PROVIDED MATERIAL below:

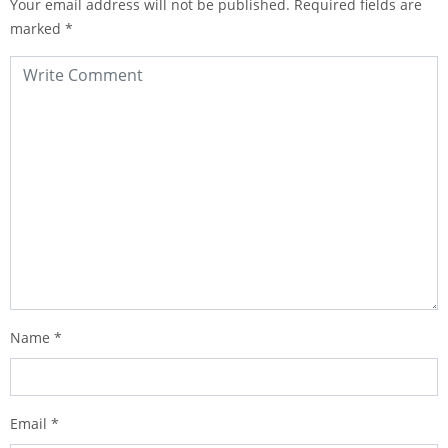
Your email address will not be published.
Required fields are
marked
*
Name
*
Email
*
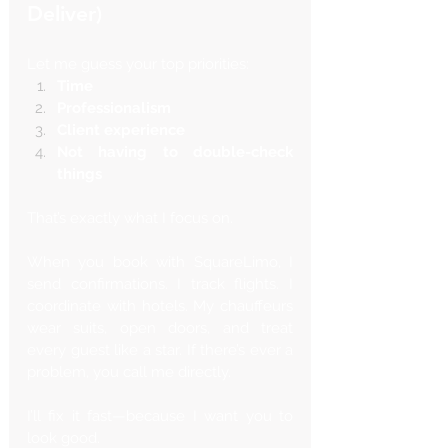
Γ
Deliver)
Let me guess your top priorities:
Time
Professionalism
Client experience
Not having to double-check 
things
That’s exactly what I focus on.
When you book with SquareLimo, I 
send confirmations. I track flights. I 
coordinate with hotels. My chauffeurs 
wear suits, open doors, and treat 
every guest like a star. If there’s ever a 
problem, you call me directly. 
I’ll fix it fast—because I want you to 
look good.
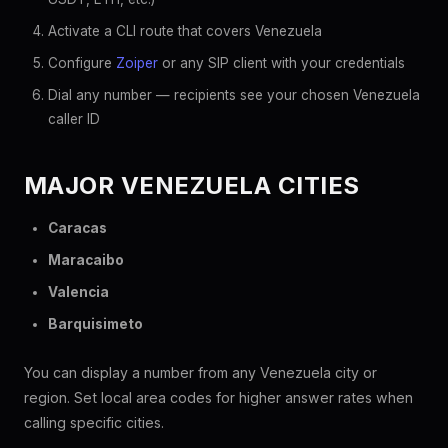
Activate a CLI route that covers Venezuela
Configure
Zoiper
or any SIP client with your credentials
Dial any number — recipients see your chosen Venezuela
caller ID
MAJOR VENEZUELA CITIES
Caracas
Maracaibo
Valencia
Barquisimeto
You can display a number from any Venezuela city or
region. Set local area codes for higher answer rates when
calling specific cities.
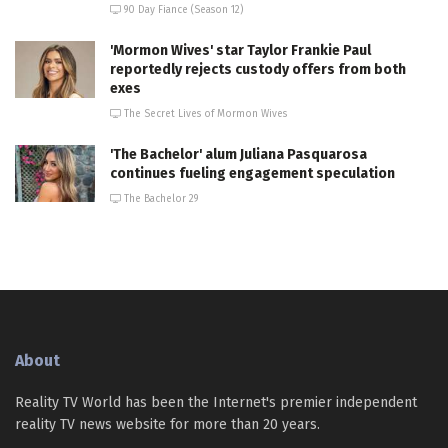
90 Day Fiance (Season 12)
'Mormon Wives' star Taylor Frankie Paul
reportedly rejects custody offers from both
exes
The Secret Lives of Mormon Wives
'The Bachelor' alum Juliana Pasquarosa
continues fueling engagement speculation
The Bachelor 29
About
Reality TV World has been the Internet's premier independent
reality TV news website for more than 20 years.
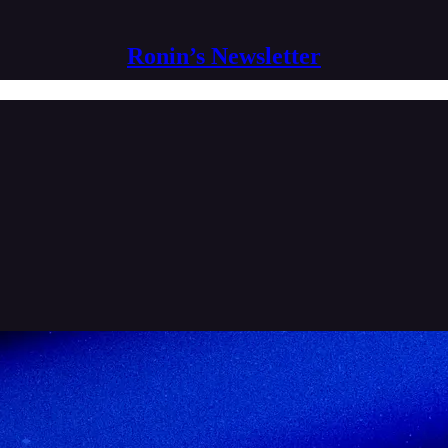
Ronin’s Newsletter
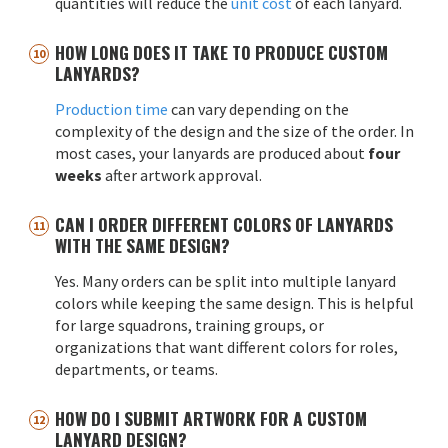
quantities will reduce the
unit cost
of each lanyard.
HOW LONG DOES IT TAKE TO PRODUCE CUSTOM
LANYARDS?
Production time
can vary depending on the
complexity of the design and the size of the order. In
most cases, your lanyards are produced about
four
weeks
after artwork approval.
CAN I ORDER DIFFERENT COLORS OF LANYARDS
WITH THE SAME DESIGN?
Yes. Many orders can be split into multiple lanyard
colors while keeping the same design. This is helpful
for large squadrons, training groups, or
organizations that want different colors for roles,
departments, or teams.
HOW DO I SUBMIT ARTWORK FOR A CUSTOM
LANYARD DESIGN?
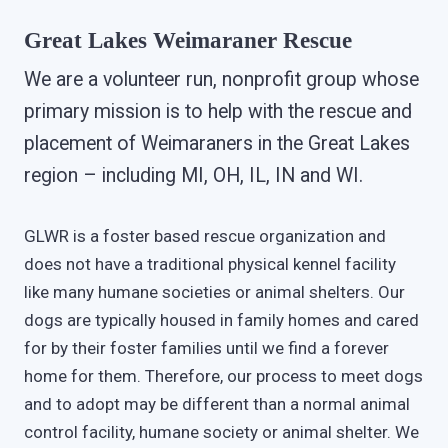
Great Lakes Weimaraner Rescue
We are a volunteer run, nonprofit group whose
primary mission is to help with the rescue and
placement of Weimaraners in the Great Lakes
region – including MI, OH, IL, IN and WI.
GLWR is a foster based rescue organization and
does not have a traditional physical kennel facility
like many humane societies or animal shelters. Our
dogs are typically housed in family homes and cared
for by their foster families until we find a forever
home for them. Therefore, our process to meet dogs
and to adopt may be different than a normal animal
control facility, humane society or animal shelter. We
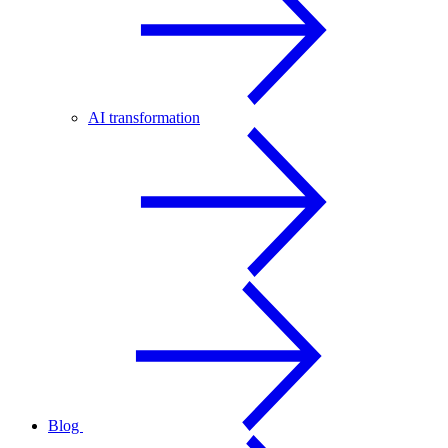
AI transformation
Blog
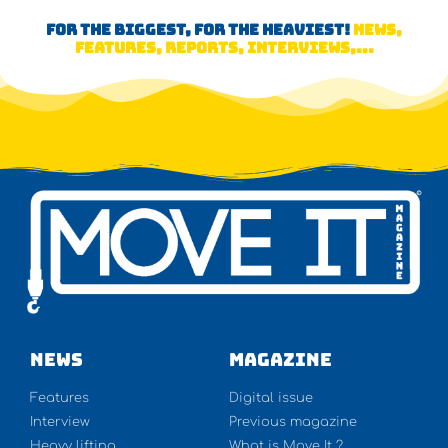
FOR THE BIGGEST, FOR THE HEAVIEST!
NEWS,
FEATURES, REPORTS, INTERVIEWS,...
NEWS
Magazine
Features
Digital issue
Interview
Previous magazine
Heavy lifting
What is Move It ?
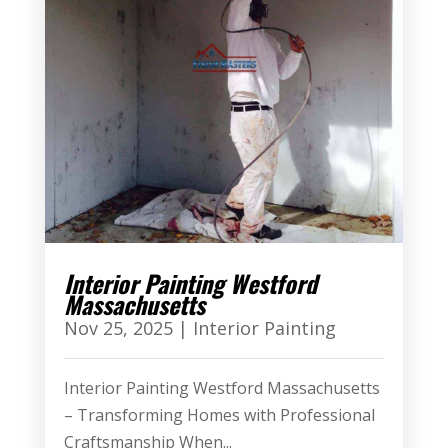
Interior Painting Westford
Massachusetts
Nov 25, 2025
|
Interior Painting
Interior Painting Westford Massachusetts
– Transforming Homes with Professional
Craftsmanship When...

End of PROVIDED MATERIAL.

If the string "than" is in a line of the entries, pick that line out.

**RESULT OF THE TASK**
reality TV news website for more than 20 years.
and to adopt may be different than a normal animal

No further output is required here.